Friday, January 02, 2004

On the morning of January 1, 2004, I looked like I had a really good time on New Year's Eve. Hair was sticking out in all directions. Vestiges of makeup were smeared. Dark circles under the eyes.

One might be tempted to think I was hung over, had they seen me walk into the Cheesecake Factory for lunch on January 1. The stiffness in my gait might lead one to believe that I'd been up to no good the night before.

New Year's Eve is the most overrated of holidays. I've never had a good one. Except for that one time I was in England and learned what snogging is. That wasn' t terrible. In general, though, it's all about high expectations with very little payoff. I am old enough now not to feel ashamed about watching Dick Clark yet another year. I have come to terms with the possibility that there may be people out there who have a good time on New Year's Eve. There may be people who are beautiful and cool and hip and know where the fun actually happens. I'm not one of them, though, and it's okay.

My New Year's Eve was a road trip that began at 1:30 in the morning at my parents' house in North Carolina and ended around 5:00 in Boston. The Suz was along, but she slept most of the way, leaving me alone to discover the joys of sattelite radio in the rental car. I am in love with the XM, mainly because they have a channel that is all 80's pop. I didn't even know how badly I wanted to hear "Der Kommissar" until it came on somewhere in the dark Virgina morning. Even better, the channel called Fred was counting down 2000 alternative essential songs, so they were playing The Clash and The Smiths and The Cure and The Violent Femmes, allowing me to relive my adolescent, post-hair band, angst. I joined the countdown somewhere around song 250 and I heard it all the way up the the end. "Just Like Heaven," possibly one of the most perfect alternative pop songs ever recorded, only made it to #3. Fred and I may need to have a talk about that. But in Fred's defense, when's the last time you heard a radio station play Oingo Boingo's "Dead Man's Party?"

But 15 hours in the car is 15 hours in the car, and it leaves you looking rough the next day.
I drank a LOT of Mountain Dew. Somewhere around Maryland, I stopped making sense.
When I got bored, I'd flip to CNN and announce to The Suz that "This is CNN," or flip to CNN Espanol and turn up the volume really loud. For some reason I found this really, hysterically funny.
In northern Pennsylvania, my ass went numb.* So the funny walk on New Year's Morning can be attributed to the pins and needles sensation one gets when feeling returns to a sleeping body part.

I'd been invited to a party on New Year's Eve. This might have been The Year New Year's Wouldn't Suck.
Alas it was not to be. And so it ended like this:

By the time we got home, I wasn't even using actual words anymore.
The Suz discovered that her boy, "Joe" was off in New Hampshire.
But USA was running a marathon of Law and Order SVU.

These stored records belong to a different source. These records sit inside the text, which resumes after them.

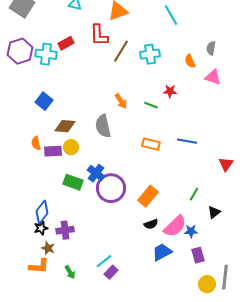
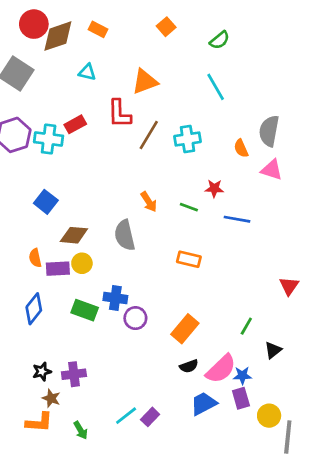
gray semicircle: (211, 48) -> (269, 131), size x1.6
blue line: (187, 141) -> (237, 219), moved
blue cross: (96, 173) -> (115, 298), turned -30
purple circle: (111, 188) -> (135, 318), size x0.6
blue diamond: (42, 212) -> (34, 309), moved
purple rectangle: (198, 255) -> (241, 398), moved
purple rectangle: (111, 272) -> (150, 417), moved
yellow circle: (207, 284) -> (269, 416), moved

I woke up just long enough to watch Dick Clark drop the ball in Times Square.

Two days later, I still look just a little bit like hell. But I'm getting better.

*When travelling to Western NC from New England, 84 from CT to 81 outside of Scranton, PA is the best way I've been able to determine. While I concede to the "I know a better way" crowd that 95 might be a better route to Eastern NC and points South, I've done both routes enough times to know what yields fewer hours of my highway lunacy. I also consulted the Rand McNally 2004 Road Atlas, which I bought instead of the Betty Crocker Cookbook on a recent trip to my local wholesale warehouse, and determined that the Chesapeake Bay Bridge and Tunnel is miles out of the way from anywhere I generally want to go. I now consider this argument closed.